According to Emil, security providers need to move faaster than the bad guys otherwise you put customers at risk.

“If you ask me what would be my advice, for example, to the customers today in the market, when you’re selecting your providers, make sure you look for companies that are adopting AI and machine learning in your technology because that would help you to secure your environment on one side and second, to make sure that you’re putting your investment with the right providers. Because eventually, whether we like it or not, the bad guys are still putting huge investment in this and they’re using the AI to get access to the data.” He said.

This will help with hyper resilience, a new term in cybersecurity that can be achieved using AI.  It means you need to be ready to deal with the situation and how to react after the fact.

Cybersecurity companies are using AI to make the networks more intelligent, embedding large language AI models inside the technology to start focusing on more predictive elements as opposed to reacting when there’s a network outage.

This is important because attackers use AI to sophisticate attacks or do multiple attacks easily and more targeted. The only way to beat them is by using AI.

Data privacy as a basic human right

Every time individuals engage in online activities, they leave behind a digital footprint, a trail of personal data that, if mishandled, can result in identity theft and erosion of trust in digital services.  

It is your right to know who has your data, how it’s being used, to what extent and be able to reach out and either change that or withdraw entirely. 

Speaking during the ninth Network of African Data Protection Authorities (NADPA) Annual General Meeting (AGM), Chief Justice Martha Koome noted the importance of seeing Data privacy as a basic human right.

“Privacy is not merely a legal or regulatory obligation; it is a fundamental human right enshrined in constitutions and international human rights instruments. It is a cornerstone of individual autonomy and dignity, essential for fostering trust in the digital ecosystem,” she said. 

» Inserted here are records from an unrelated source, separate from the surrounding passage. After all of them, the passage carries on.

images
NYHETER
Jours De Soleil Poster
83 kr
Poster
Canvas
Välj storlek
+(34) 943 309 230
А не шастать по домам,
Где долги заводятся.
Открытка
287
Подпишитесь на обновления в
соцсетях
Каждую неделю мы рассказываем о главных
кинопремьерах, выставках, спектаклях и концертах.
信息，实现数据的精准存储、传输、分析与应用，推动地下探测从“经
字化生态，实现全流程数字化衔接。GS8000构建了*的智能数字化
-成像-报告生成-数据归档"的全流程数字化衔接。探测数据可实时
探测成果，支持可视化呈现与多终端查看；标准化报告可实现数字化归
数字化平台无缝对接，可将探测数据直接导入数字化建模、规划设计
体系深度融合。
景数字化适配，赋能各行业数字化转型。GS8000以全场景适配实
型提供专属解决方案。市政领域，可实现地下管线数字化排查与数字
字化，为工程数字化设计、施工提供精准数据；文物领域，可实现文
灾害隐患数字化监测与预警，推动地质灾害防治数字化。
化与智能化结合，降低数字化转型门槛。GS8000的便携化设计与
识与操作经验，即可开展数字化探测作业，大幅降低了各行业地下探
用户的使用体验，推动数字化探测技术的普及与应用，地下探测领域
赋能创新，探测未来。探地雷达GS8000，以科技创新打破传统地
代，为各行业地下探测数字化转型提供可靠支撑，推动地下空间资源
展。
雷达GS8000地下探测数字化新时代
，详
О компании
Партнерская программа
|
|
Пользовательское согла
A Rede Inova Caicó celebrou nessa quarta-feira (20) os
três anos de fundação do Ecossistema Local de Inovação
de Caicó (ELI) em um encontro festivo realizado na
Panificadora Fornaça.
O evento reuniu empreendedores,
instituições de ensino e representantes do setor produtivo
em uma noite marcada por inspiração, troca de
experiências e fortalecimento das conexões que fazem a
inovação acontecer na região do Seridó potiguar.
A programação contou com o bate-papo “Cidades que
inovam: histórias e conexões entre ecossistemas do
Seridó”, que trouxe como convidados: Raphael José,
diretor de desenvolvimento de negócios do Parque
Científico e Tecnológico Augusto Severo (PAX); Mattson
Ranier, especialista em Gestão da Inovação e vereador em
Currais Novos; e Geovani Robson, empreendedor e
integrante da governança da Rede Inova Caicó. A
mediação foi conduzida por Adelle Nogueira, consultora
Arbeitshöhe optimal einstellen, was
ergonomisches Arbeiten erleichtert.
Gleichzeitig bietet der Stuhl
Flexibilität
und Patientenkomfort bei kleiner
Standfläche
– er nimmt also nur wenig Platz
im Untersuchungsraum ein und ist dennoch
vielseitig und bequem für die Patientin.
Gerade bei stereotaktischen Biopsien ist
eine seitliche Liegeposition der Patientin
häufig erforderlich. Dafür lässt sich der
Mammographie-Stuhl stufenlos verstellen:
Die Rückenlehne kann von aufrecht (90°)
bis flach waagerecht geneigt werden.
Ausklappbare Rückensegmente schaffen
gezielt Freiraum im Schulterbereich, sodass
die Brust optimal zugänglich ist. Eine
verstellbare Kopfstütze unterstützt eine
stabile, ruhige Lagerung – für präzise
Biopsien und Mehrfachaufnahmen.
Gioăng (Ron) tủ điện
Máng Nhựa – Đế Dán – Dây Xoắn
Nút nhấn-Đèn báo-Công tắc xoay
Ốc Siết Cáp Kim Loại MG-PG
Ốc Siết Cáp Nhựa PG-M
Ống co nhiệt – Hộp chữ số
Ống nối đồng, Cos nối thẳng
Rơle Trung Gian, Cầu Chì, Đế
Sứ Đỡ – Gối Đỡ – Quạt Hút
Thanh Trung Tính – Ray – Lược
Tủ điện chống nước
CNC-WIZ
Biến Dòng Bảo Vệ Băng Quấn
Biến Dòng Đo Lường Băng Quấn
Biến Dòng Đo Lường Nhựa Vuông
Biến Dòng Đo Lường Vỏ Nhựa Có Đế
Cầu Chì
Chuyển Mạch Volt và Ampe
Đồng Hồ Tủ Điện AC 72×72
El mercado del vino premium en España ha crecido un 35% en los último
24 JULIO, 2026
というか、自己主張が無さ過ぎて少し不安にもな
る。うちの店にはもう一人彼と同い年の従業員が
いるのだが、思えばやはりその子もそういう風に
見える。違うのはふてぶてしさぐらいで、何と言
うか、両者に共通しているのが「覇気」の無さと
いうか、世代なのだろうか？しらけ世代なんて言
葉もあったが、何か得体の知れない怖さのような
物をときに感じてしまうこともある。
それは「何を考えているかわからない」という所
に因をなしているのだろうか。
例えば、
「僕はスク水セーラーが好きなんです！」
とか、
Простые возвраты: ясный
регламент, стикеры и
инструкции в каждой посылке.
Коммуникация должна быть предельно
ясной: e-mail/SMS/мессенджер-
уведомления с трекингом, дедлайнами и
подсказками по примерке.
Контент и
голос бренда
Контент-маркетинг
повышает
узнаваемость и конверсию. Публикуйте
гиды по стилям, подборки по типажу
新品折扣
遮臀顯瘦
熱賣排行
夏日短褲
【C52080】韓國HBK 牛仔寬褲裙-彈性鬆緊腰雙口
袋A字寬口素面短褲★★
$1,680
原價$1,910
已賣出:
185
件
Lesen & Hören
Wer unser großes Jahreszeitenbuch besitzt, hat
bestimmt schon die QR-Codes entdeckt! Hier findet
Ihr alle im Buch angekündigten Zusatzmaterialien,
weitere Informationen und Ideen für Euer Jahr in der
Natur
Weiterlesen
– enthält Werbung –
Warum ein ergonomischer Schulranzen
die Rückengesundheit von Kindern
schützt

“The importance of data protection lies not just in compliance with laws, but in upholding the trust and confidence that citizens place in public institutions. Our responsibility as regulators and protectors of privacy is to ensure that data collection adheres to stringent data privacy principles,” she added.

Kenyans are buying more smartphones, according to the latest quarter 2 ICT statistics. Like the last quarter, smartphones maintained an upward trend at a penetration rate of 80.5 percent while feature phones dropped to 59.3 percent. 

Digital growth comes with cybersecurity challenges – the more advanced digitally, the more attacks. There is also a huge gap of professionals in this field, so a problem that creates opportunities, opportunities the Silicon Savannah can take on.